Attribution refers to a legal principle, primarily found in tax law, where the ownership of shares in a company (stock) by one person or entity is treated as if it is also owned by a closely related person or entity. This concept is used by tax authorities, such as the Internal Revenue Service (IRS), to prevent individuals or groups from avoiding certain tax rules or limitations by distributing ownership among family members or affiliated businesses. Essentially, for specific tax calculations, the law "attributes" or assigns ownership from one party to another due to their close relationship, even if direct legal ownership doesn't exist.

Here are a few examples to illustrate how attribution works:

  • Example 1: Family Business Stock Redemption

    Imagine a father who owns 60% of a family-run corporation, and his daughter owns 10% of the same company. If the corporation decides to buy back (redeem) all of the father's shares, the tax treatment of this transaction depends on whether the father has completely terminated his interest in the company. For tax purposes, the IRS's attribution rules would treat the daughter's 10% ownership as if it were also owned by the father due to their family relationship. Therefore, even after selling his 60%, the father might still be considered to own 10% of the company through his daughter, which could prevent the redemption from being treated as a favorable capital gain transaction and instead classify it as a less favorable dividend distribution.

  • Example 2: Small Business Tax Deductions

    Consider a husband and wife who each own separate, distinct small businesses.

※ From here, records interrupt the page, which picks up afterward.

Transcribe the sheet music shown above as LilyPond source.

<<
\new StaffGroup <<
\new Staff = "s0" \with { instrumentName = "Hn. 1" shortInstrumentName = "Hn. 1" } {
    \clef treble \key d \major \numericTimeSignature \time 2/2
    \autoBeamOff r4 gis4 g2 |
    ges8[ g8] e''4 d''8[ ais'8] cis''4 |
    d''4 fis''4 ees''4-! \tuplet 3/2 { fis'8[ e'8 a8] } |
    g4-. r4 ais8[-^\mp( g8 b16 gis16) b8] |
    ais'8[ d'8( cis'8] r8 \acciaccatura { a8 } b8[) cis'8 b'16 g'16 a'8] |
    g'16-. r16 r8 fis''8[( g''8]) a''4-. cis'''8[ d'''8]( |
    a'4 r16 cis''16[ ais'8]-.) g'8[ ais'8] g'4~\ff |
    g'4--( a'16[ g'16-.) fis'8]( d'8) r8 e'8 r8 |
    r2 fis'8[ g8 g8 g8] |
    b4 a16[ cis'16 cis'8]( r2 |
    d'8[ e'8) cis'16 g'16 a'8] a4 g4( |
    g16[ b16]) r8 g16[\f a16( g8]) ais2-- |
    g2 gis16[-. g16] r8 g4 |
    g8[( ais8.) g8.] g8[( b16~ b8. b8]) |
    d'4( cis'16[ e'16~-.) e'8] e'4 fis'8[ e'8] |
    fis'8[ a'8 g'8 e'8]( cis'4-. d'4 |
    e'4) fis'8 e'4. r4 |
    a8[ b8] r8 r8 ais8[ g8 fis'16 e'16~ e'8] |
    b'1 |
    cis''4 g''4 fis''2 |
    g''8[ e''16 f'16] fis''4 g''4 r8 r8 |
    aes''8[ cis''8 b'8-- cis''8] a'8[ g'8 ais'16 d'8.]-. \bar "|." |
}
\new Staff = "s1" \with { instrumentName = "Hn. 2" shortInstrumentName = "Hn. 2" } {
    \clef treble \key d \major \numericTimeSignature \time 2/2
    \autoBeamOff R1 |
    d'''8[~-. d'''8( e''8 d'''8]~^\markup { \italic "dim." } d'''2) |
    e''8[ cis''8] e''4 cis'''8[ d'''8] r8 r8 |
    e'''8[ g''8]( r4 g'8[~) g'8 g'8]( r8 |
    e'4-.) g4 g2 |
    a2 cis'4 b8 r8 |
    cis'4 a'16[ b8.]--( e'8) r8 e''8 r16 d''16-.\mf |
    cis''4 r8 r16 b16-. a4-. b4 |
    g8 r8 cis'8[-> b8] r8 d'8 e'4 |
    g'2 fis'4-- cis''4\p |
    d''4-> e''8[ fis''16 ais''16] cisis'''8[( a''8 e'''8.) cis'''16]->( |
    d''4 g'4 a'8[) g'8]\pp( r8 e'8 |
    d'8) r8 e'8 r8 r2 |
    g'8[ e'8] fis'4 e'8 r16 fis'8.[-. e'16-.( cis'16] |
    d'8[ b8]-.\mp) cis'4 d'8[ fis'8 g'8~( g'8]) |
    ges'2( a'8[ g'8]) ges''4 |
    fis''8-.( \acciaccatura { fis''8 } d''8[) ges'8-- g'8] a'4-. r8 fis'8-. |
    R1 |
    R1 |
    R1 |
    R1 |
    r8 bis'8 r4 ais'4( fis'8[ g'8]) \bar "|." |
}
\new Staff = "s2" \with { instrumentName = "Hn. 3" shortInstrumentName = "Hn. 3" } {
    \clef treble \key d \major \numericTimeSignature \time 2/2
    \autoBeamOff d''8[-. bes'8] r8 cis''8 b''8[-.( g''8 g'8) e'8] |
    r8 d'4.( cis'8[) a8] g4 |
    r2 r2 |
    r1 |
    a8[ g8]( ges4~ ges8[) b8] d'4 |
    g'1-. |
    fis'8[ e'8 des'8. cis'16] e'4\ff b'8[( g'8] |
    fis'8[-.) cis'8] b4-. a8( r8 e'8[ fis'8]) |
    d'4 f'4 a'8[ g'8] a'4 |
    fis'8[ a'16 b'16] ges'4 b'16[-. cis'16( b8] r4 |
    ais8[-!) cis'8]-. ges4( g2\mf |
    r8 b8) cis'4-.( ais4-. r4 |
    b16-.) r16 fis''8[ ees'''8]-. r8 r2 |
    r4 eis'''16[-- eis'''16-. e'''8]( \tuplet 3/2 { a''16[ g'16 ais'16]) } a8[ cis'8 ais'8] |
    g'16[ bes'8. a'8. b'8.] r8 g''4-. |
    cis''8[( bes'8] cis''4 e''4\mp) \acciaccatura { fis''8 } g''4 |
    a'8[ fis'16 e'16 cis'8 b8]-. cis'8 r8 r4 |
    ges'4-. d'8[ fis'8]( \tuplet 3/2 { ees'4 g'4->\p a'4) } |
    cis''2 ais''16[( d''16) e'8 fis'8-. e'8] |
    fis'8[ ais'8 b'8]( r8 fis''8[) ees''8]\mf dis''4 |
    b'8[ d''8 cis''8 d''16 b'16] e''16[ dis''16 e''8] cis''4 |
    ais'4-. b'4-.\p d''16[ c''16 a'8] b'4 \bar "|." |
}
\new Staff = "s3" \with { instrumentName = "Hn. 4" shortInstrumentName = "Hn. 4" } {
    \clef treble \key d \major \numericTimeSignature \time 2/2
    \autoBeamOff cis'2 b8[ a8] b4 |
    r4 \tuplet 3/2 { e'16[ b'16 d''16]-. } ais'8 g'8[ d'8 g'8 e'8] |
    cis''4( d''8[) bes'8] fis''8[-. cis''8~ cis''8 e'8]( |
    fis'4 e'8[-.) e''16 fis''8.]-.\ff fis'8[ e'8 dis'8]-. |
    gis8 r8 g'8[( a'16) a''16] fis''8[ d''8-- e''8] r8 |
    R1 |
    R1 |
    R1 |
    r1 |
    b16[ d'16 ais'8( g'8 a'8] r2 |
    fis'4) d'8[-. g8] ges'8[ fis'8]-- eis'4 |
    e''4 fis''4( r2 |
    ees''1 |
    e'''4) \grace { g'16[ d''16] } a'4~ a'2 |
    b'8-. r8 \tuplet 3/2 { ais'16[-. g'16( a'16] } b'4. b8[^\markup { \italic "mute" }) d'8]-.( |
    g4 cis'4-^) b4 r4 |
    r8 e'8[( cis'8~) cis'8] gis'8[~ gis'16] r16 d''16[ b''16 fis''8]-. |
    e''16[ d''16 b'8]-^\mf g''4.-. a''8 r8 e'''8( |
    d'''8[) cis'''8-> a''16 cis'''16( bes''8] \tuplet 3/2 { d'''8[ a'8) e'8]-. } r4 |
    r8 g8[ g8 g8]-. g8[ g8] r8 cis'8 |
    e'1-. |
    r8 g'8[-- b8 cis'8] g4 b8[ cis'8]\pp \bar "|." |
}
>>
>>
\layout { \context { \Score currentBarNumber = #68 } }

Each business might qualify for certain tax deductions or credits, often subject to income limitations. If the tax law includes attribution rules for spouses, the IRS might combine their ownership and income for the purpose of calculating these limits. For instance, if a deduction is capped at a certain income level per "owner," the attribution rules would treat the husband and wife as a single owner, potentially causing their combined income to exceed the cap and reduce or eliminate the deduction for one or both businesses. This prevents splitting businesses between spouses solely to maximize tax benefits intended for truly independent enterprises.

  • Example 3: Controlled Group Rules for Employee Benefits

    Suppose a parent company owns 85% of Company A and 75% of Company B. For the purpose of certain employee benefit plans, such as retirement plans, the IRS has strict rules to ensure that plans do not unfairly favor highly compensated employees. These rules often apply to "controlled groups" of companies. Through attribution rules, the ownership of Company A and Company B by the common parent company means that Company A and Company B are considered a single "controlled group" for tax purposes. Consequently, their employee benefit plans must meet non-discrimination requirements on a combined basis, treating all employees of both companies as if they work for one large employer. This prevents companies from creating separate entities to circumvent benefit plan regulations.

Simple Definition

Attribution, in a legal and tax context, refers to the process where a person's or entity's stock ownership is legally assigned to a related family member or entity. This assignment is done for specific tax purposes, as outlined by the Internal Revenue Code.